Extraordinarily clear and sharp photo of the planet Jupiter, taken by Andrew McCarthy through an 11" telescope. (Reflector, I assume.)

https://twitter.com/AJamesMcCarthy/status/1571234004090900480


[Image: Fc4k_2oakAAlfu5?format=jpg&name=large]
[Image: Fc4k_2oakAAlfu5?format=jpg&name=large]




RE: What Good Amateur Astronomers Can Accomplish - C C - Sep 19, 2022

Pretty amazing compared to Galileo's view of Jupiter in 1610, which was surely blurry.


RE: What Good Amateur Astronomers Can Accomplish - Seattle - Oct 16, 2022

Wow. I saw that Jupiter was high and bright in the sky today, didn't want to drag out my small refractor but grabbed a large pair of binoculars designed for viewing the night skies and looked at Jupiter and it's moons.

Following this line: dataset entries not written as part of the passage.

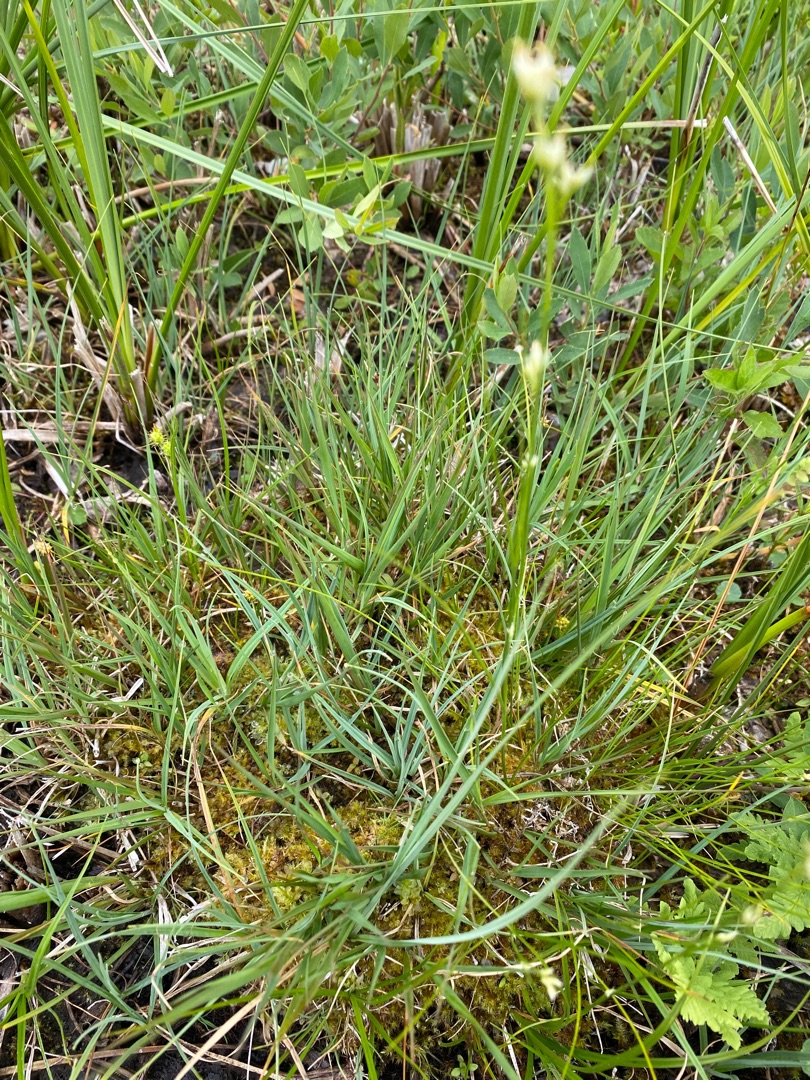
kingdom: Plantae
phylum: Tracheophyta
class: Liliopsida
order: Poales
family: Cyperaceae
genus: Rhynchospora
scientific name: Rhynchospora alba
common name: Hvid næbfrø
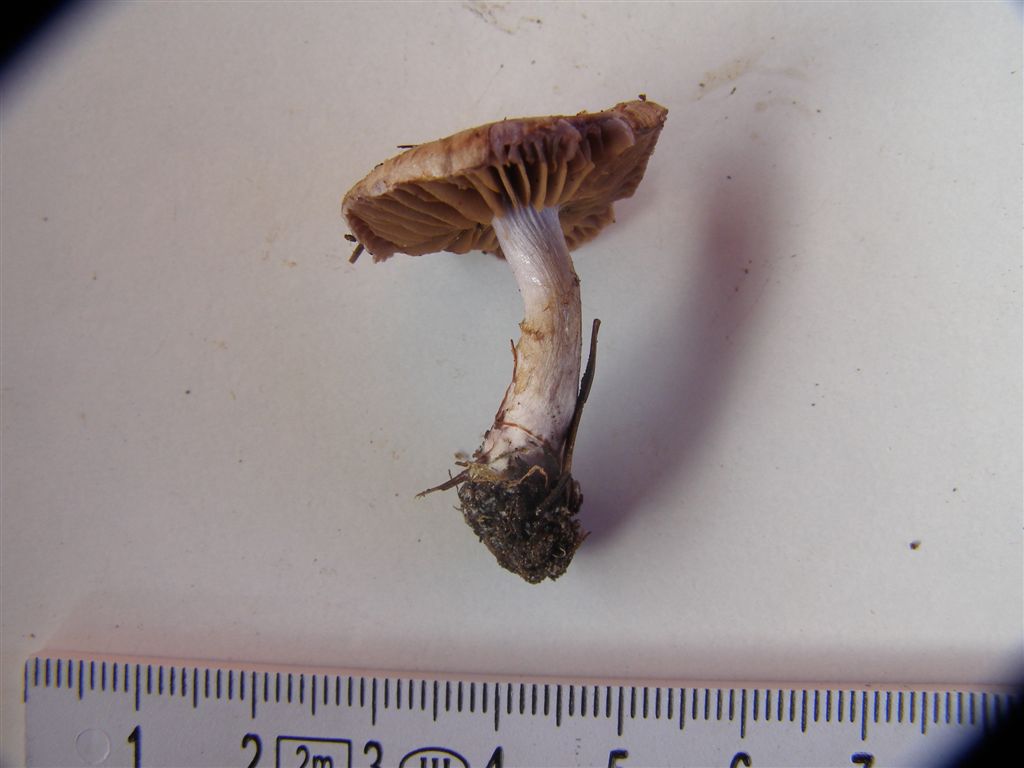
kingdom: Fungi
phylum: Basidiomycota
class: Agaricomycetes
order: Agaricales
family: Cortinariaceae
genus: Thaxterogaster
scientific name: Thaxterogaster subporphyropus
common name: ametyst-slørhat
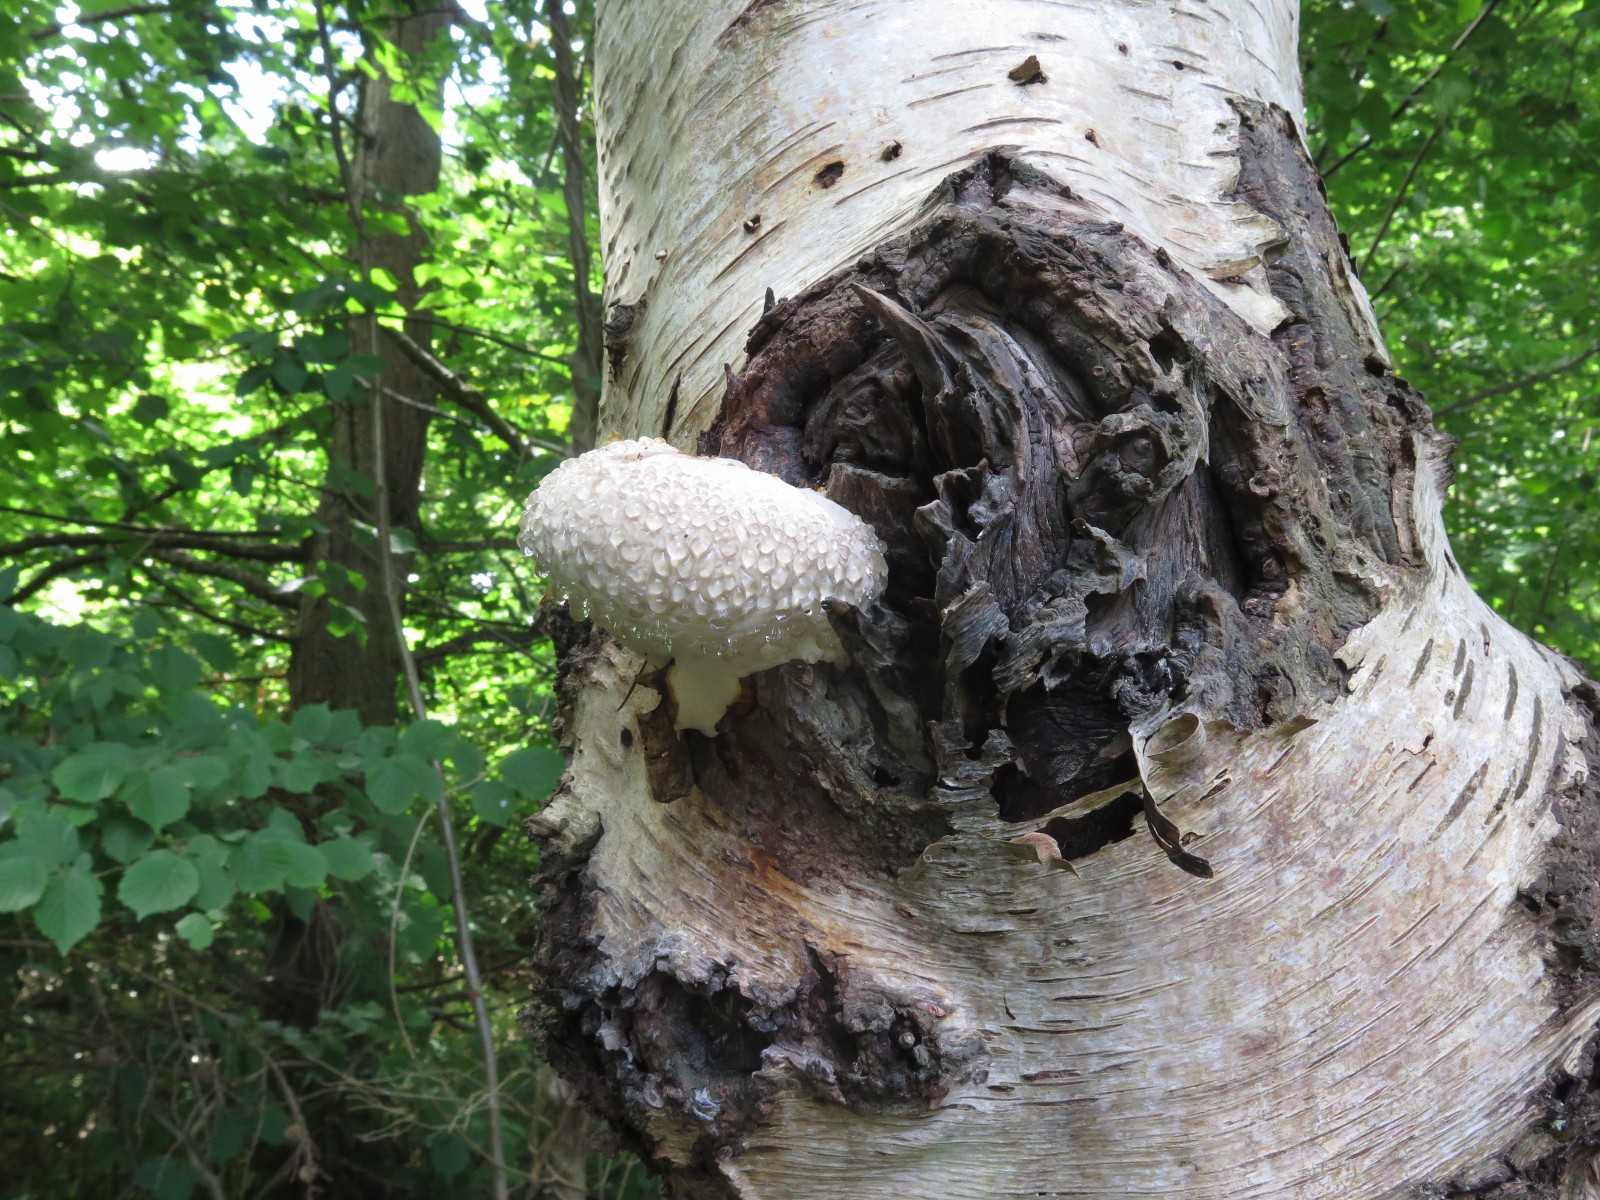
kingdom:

Using the binoculars, with a steady hand, it's a disc with 4 points of light for the moons.

With my telescope it's a larger disc with one band around the middle and 4 slightly larger points of light for the moons. That picture that you've post was a time lapse of hundreds of images superimposed but still it's the best picture I've seen from an amateur telescope and image stacking software.

What Galileo saw was better than my binoculars (maybe) and worse than my small telescope.